_DATA RECORDS:_
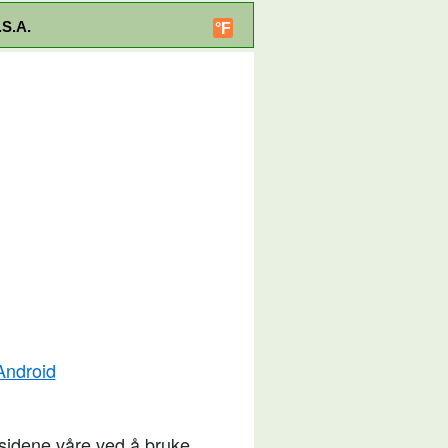
.S.A.
°F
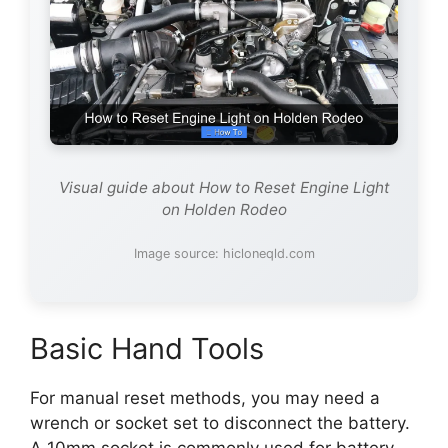
Visual guide about How to Reset Engine Light
on Holden Rodeo
Image source: hicloneqld.com
Basic Hand Tools
For manual reset methods, you may need a
wrench or socket set to disconnect the battery.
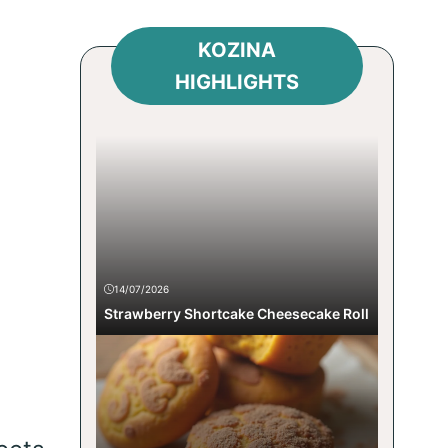
KOZINA
HIGHLIGHTS
14/07/2026
Strawberry Shortcake Cheesecake Roll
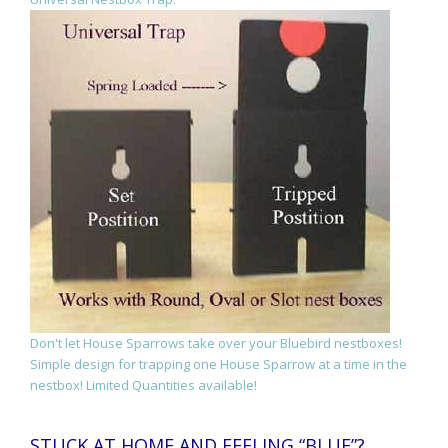
Don't let House Sparrows take over your Bluebird nestboxes!
Simple design for trapping one House Sparrow at a time in the
nestbox! Limited Quantities available!
STUCK AT HOME AND FEELING “BLUE”?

_INSTRUCTIONS FOR THE TASK:_
Reproduce all the entries that precede this task, word for word, minus any pictures.

_RESPONSE TO THE EXERCISE:_
.S.A.
°F
Visual guide about How to Reset Engine Light
on Holden Rodeo
Image source: hicloneqld.com
Basic Hand Tools
For manual reset methods, you may need a
wrench or socket set to disconnect the battery.
KOZINA
HIGHLIGHTS
14/07/2026
Strawberry Shortcake Cheesecake Roll
Don't let House Sparrows take over your Bluebird nestboxes!
Simple design for trapping one House Sparrow at a time in the
nestbox! Limited Quantities available!
STUCK AT HOME AND FEELING “BLUE”?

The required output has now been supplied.